*** Opening PASSAGE PROVIDED ***

Added examples for vllm speculative decoding with n-gram and eagle methods #332

alizaidis · 2025-11-13T01:16:10Z

Added initial examples for vllm speculative decoding with n-gram and eagle methods. We can update with MLP Speculators and benchmarks against base vLLM for each config once we have the measurement flows finalized.

…thods.

ferrarimarco · 2025-11-13T07:05:35Z

...e-ref-arch/kubernetes-manifests/online-inference-gpu/vllm-spec-decoding/base/deployment.yaml

+      containers:
+        - args:
+            - |
+              echo "########### $(date) - Starting parallel-fetch-safetensors for model: ${MODEL_ID}"
+              ls -alR /gcs
+              find /gcs/${MODEL_ID}/*safetensors -type f | xargs -I {} -P 15 sh -c 'echo "########### $(date) - Fetching: {}"; dd if={} of=/dev/null'
+              echo "########### $(date) - Finished parallel-fetch-safetensors"
+              sleep infinity
+          command: ["/bin/sh", "-c"]
+          env:
+            - name: MODEL_ID
+              valueFrom:
+                configMapKeyRef:
+                  key: MODEL_ID
+                  name: runtime
+          image: busybox
+          name: fetch-safetensors
+          volumeMounts:
+            - mountPath: /gcs
+              name: huggingface-hub-model-bucket
+              readOnly: true


I think that we're now recommending using Run:ai Model Streamer in the best practices doc.

Until we've tested and verified runai-model-streamer, I don't think we can make a hard recommendation on just using it. It is currently only supports primarily vLLM, so some customers may look for a solution that can used across inference servers.

ferrarimarco · 2025-11-13T07:06:14Z

...e-ref-arch/kubernetes-manifests/online-inference-gpu/vllm-spec-decoding/base/deployment.yaml

+            driver: gcsfuse.csi.storage.gke.io
+            volumeAttributes:
+              bucketName: cloud-storage-bucket-name
+              mountOptions: metadata-cache:ttl-secs:-1,metadata-cache:stat-cache-max-size-mb:-1,metadata-cache:type-cache-max-size-mb:-1,metadata-cache:negative-ttl-secs:0,file-cache:max-size-mb:-1,file-cache:cache-file-for-range-read:true,file-cache:enable-parallel-downloads:true,implicit-dirs,file-system:kernel-list-cache-ttl-secs:-1


Need to add only-dir?

*** Closing PASSAGE PROVIDED ***
*** Opening MATERIAL SHOWN ***

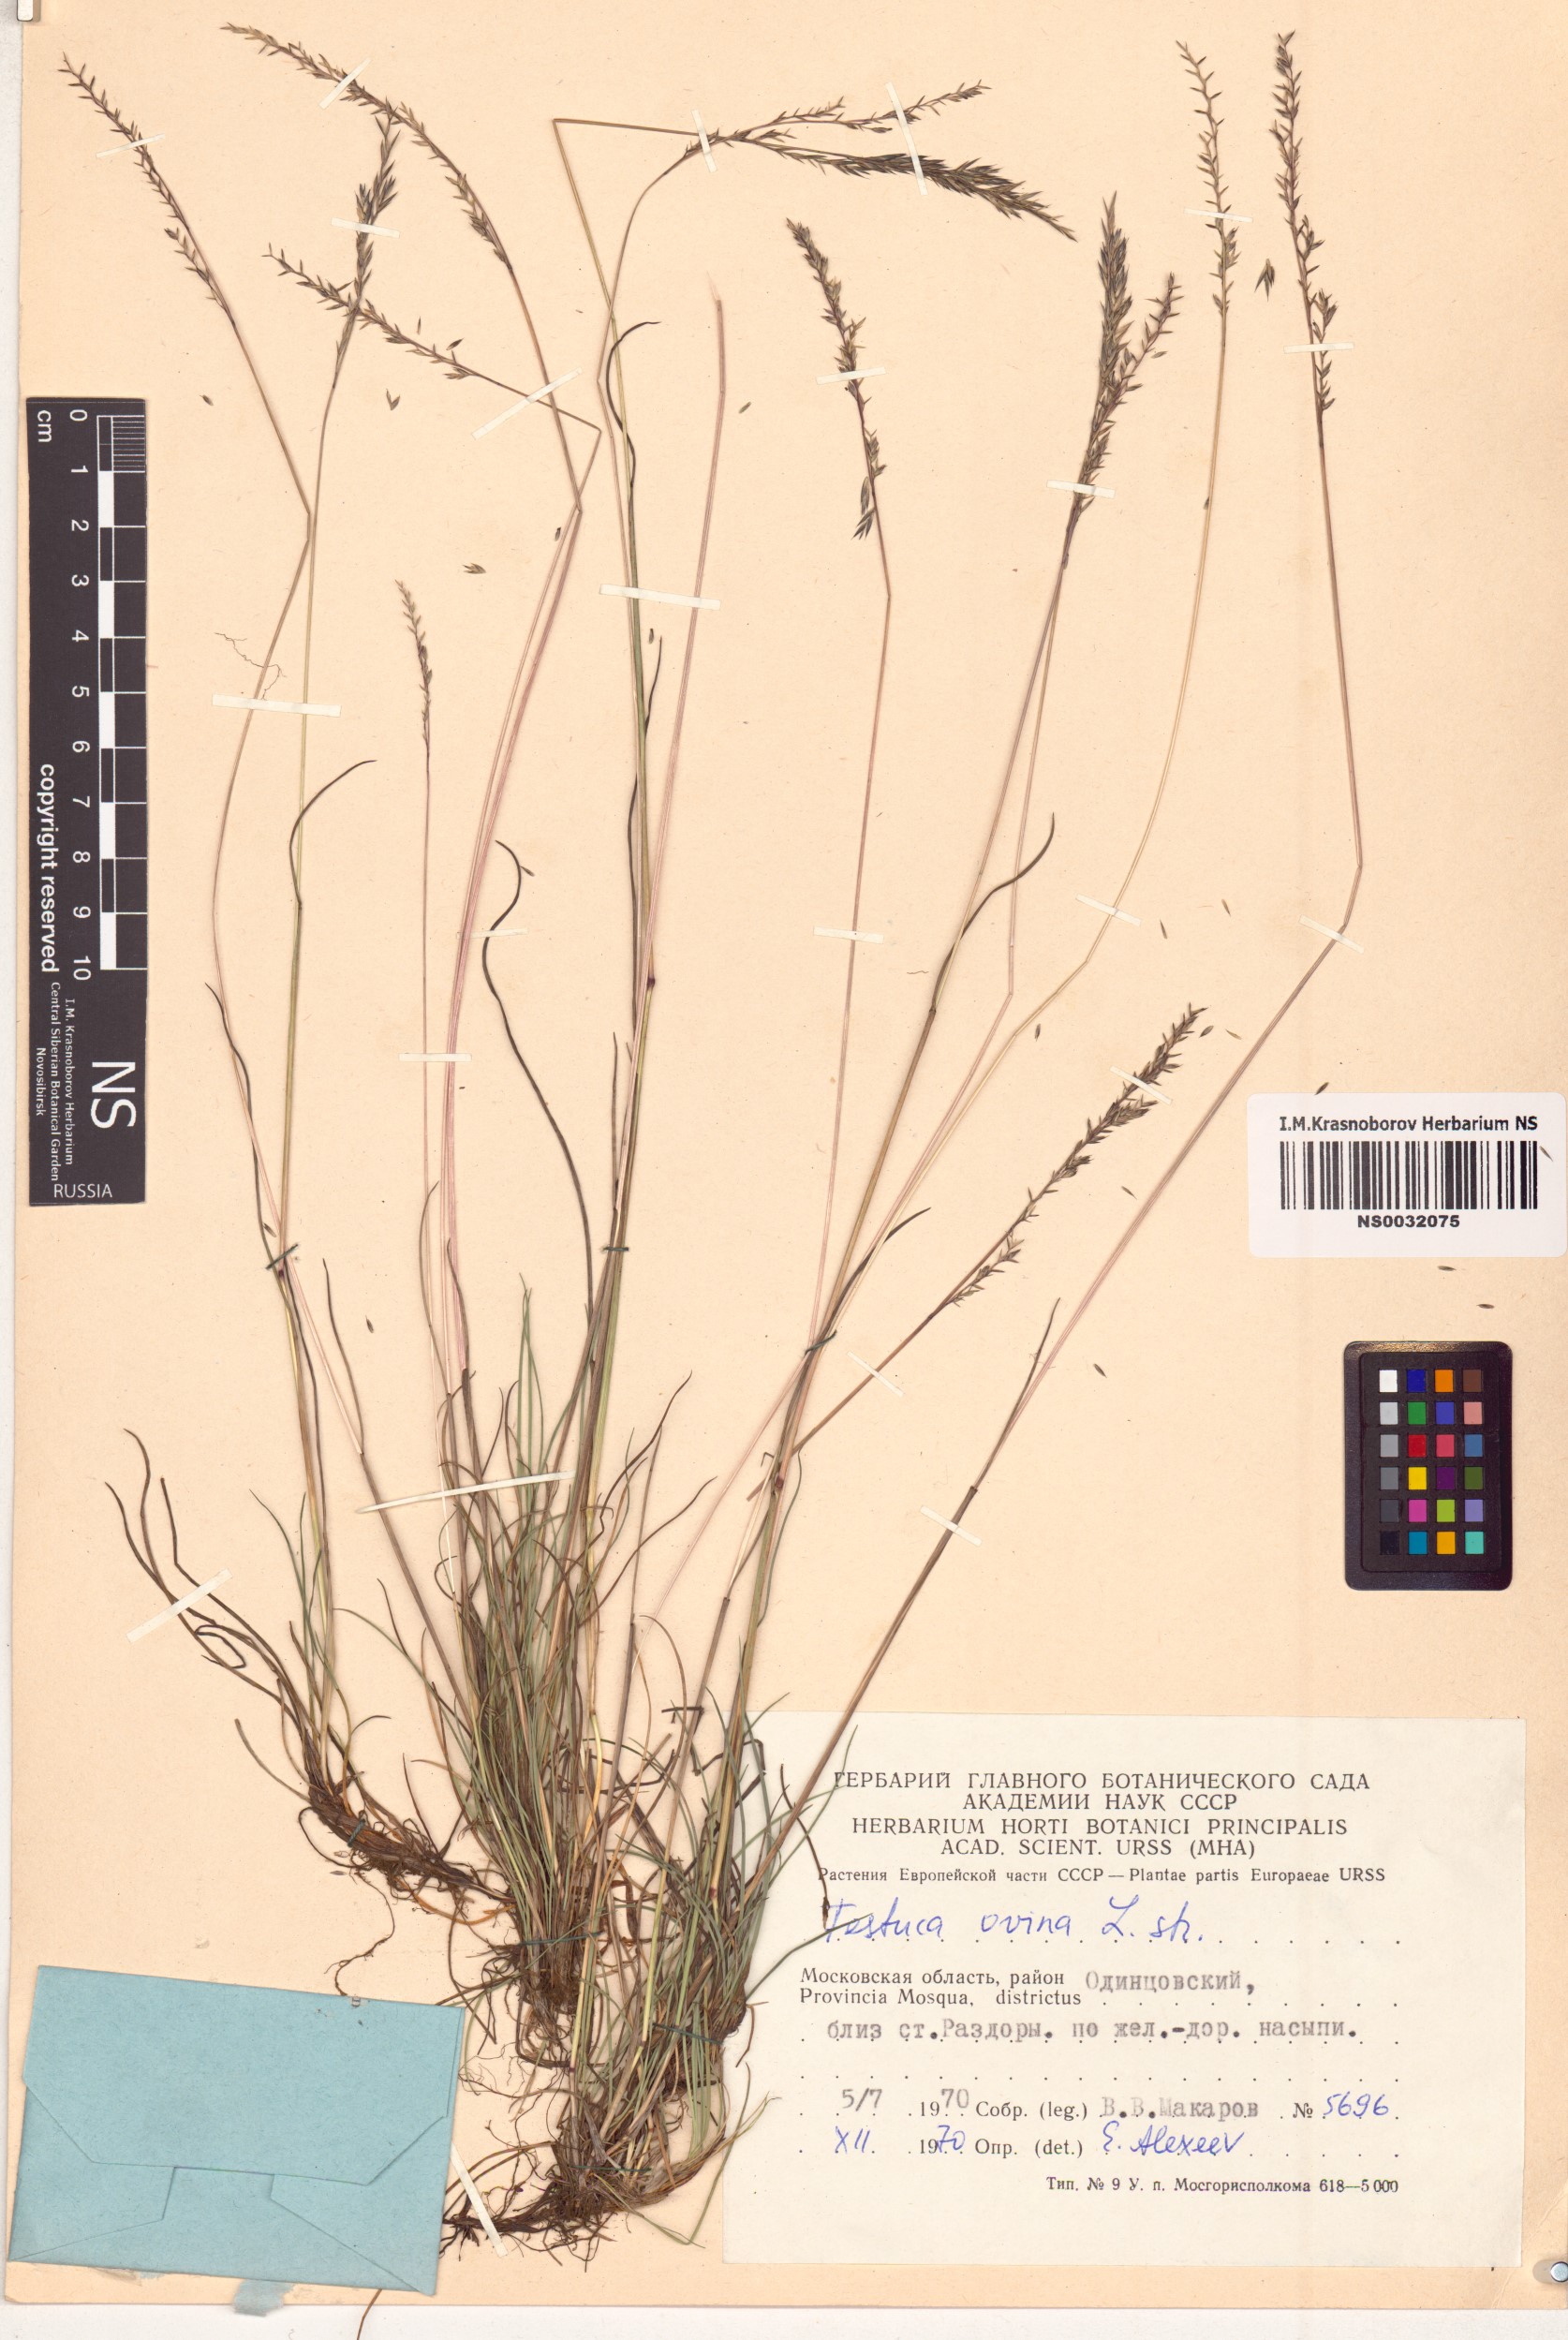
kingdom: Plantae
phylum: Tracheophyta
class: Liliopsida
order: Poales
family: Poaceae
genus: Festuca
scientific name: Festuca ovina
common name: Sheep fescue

*** Closing MATERIAL SHOWN ***

§ **GOAL OF THE EXERCISE**
Reproduce word for word the part of the speculative decoding pull request thread that begins at the words "ferrarimarco · 2025-11-13T07:06:14Z" and ends after "to add only-dir?".

§ **RESULT FOR THIS TASK**
ferrarimarco · 2025-11-13T07:06:14Z

...e-ref-arch/kubernetes-manifests/online-inference-gpu/vllm-spec-decoding/base/deployment.yaml

+            driver: gcsfuse.csi.storage.gke.io
+            volumeAttributes:
+              bucketName: cloud-storage-bucket-name
+              mountOptions: metadata-cache:ttl-secs:-1,metadata-cache:stat-cache-max-size-mb:-1,metadata-cache:type-cache-max-size-mb:-1,metadata-cache:negative-ttl-secs:0,file-cache:max-size-mb:-1,file-cache:cache-file-for-range-read:true,file-cache:enable-parallel-downloads:true,implicit-dirs,file-system:kernel-list-cache-ttl-secs:-1


Need to add only-dir?